I treat offshore workers like contractors. I let them go about there day but don't share information with them unless needed. If I need to explain something to them I tell them I will walk them through it once and they need to take notes and ask questions. I'm not spending extra time babbysitting them. They were hired to do a job. It is not my fault some are unskilled workers.
They are the absolute worst.
@fk Lol? Do you zone out during daily standups or something? Do you not notice your offshore employees have been giving the same status update week after week after week and are just impressed because they drone on and on about nothing?
Many (not all) onshore workers have meetings about meetings, deliver jargon and have an inflated sense of self importance as evident in some of the comments above. Yes i have witnessed the information hoarding and blocking of offshore employees but ultimately for now it is US headcount that is being cut and while you may feel important today you can be cut tomorrow so be nice iyou too are only a number not more important than an offshore employee.
@dy You kinda' out yourself in so many ways and validate what we all know to be true with offshore leads and managers here.
You don't actually care about productivity or quality from your reports, because really you're too ignorant to understand their jobs. Your main concern is whether or not they're complacent and if they speak up. You want yes-men, and when you have people who have actually invested their time and money into actual degrees and not some degree mill that churns out people who only understand how to make Hello World in Java, you mismanage them and blame the results of your mismanagement on them being bad.
The India works are not as invested, they will leave a job for a promotion of .30 per hour. They always want to be promoted or they leave for a better position and it’s pretty rampant. I know this as I have a lot of experience working with them at other companies. Optum will learn you can’t outsource everything and keep the company afloat. They’ll have to bring work back.

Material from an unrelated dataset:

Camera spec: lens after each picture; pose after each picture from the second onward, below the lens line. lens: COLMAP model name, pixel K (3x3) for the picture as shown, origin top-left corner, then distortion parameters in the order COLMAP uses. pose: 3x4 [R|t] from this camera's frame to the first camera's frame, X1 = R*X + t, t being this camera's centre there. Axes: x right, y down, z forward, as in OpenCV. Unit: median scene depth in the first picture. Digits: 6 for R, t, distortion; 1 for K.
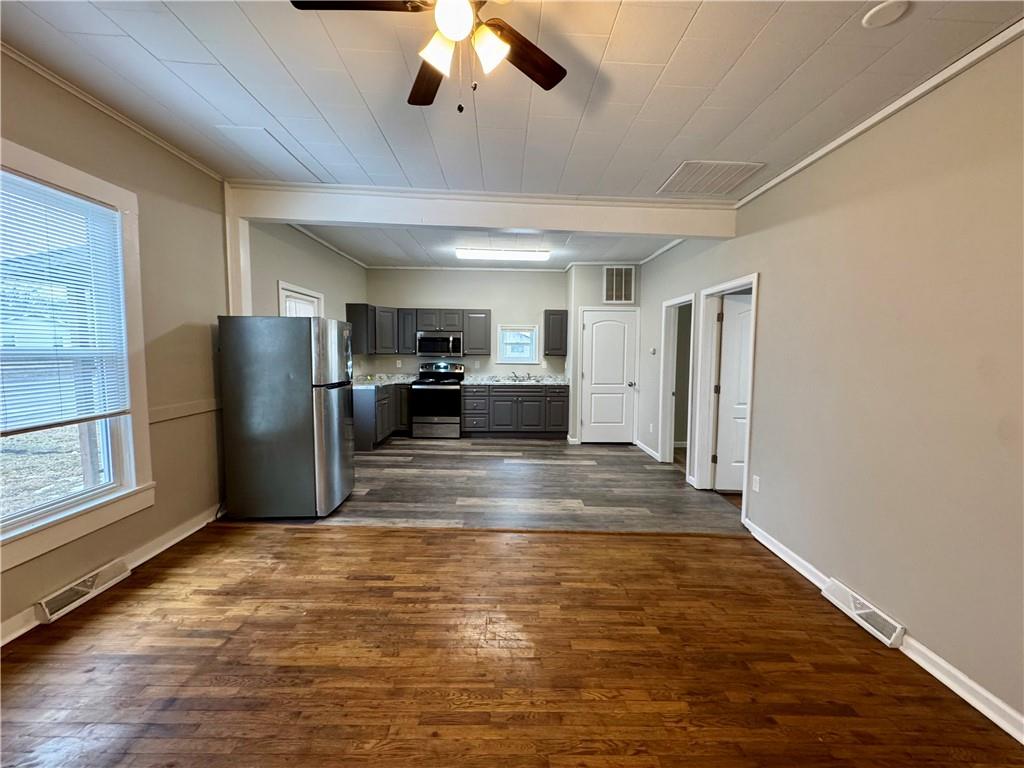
lens RADIAL K [[409.2, 0, 512.9], [0, 409.2, 383.9], [0, 0, 1]] dist [-0.003598, -0.000075]
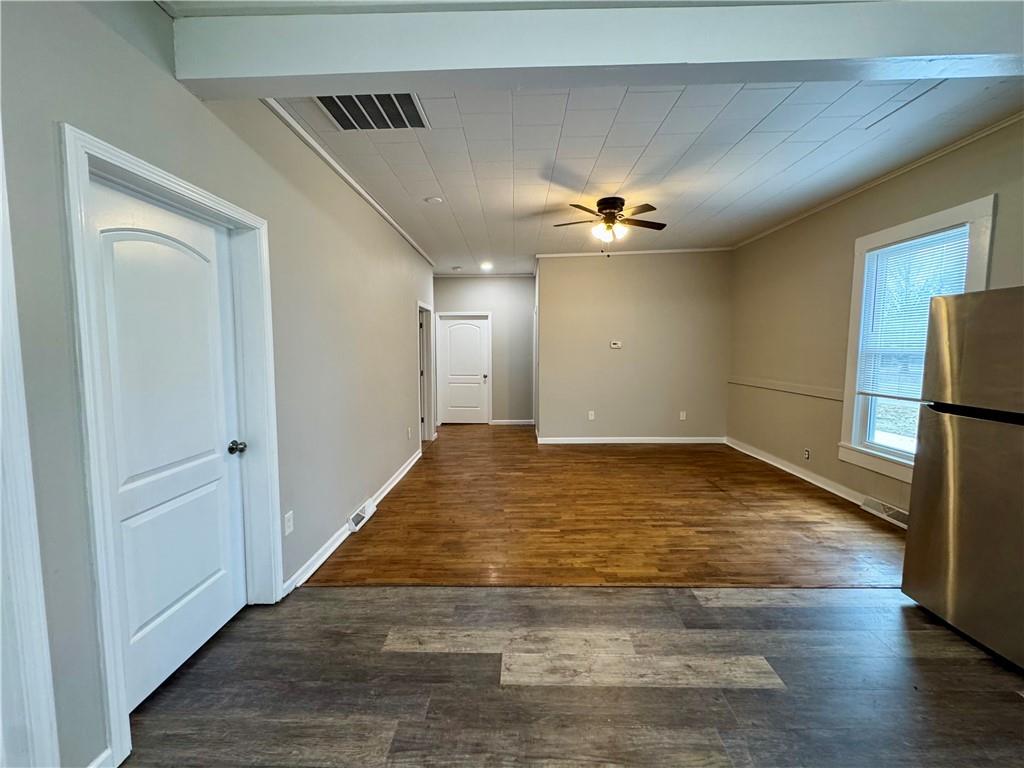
lens RADIAL K [[409.2, 0, 512.9], [0, 409.2, 383.9], [0, 0, 1]] dist [-0.003598, -0.000075]
pose [[-0.999370, -0.014538, 0.032388, 0.133990], [-0.008808, 0.985321, 0.170484, -0.099483], [-0.034391, 0.170092, -0.984828, 1.278523]]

On my team I have some under performing Americans. Sure I have some OGA people that don’t perform the greatest, but I can get five of them for that cr-ppy complaining American. You get what you pay for in India and in US you don’t always get what you pay for.
It's about a 50/50 on whether the FTEs are good at their jobs, and there's some real stand outs who are great.
The contractors, I've yet to meet one who is a net positive. Their work is always subpar to the point of detrimental. They appear good on paper since they create work and their work scams the system. Pick a task off the board, open a PR with a change that doesn't work, move on. Another one creates a task to test the PR. When they report it's not working, a new task is made to yet again resolve the issue / implement the feature.
It's like someone coming to your house to install cabinets, fu--ing it up, having someone come out to see that it's fu---d up, them coming back to redo it. And charging you during this whole process and you going "wow, these guys must be hard at work!"
I was always kind to them, but I wouldn't approve their security requests, I wouldn't share answers/work, unless they were in management I didn't respond to emails, etc..
I wouldn't hand off work. I ended up leaving optum 2 months ago and regret nothing.
Sad thing is they will keep their jobs, and we will lose ours, even though we're fixing their stuff. Eventually it'll bite them, when they get rid of the people who actually provide quality and care about their work.
Then it'll just be a slush box of crud everywhere.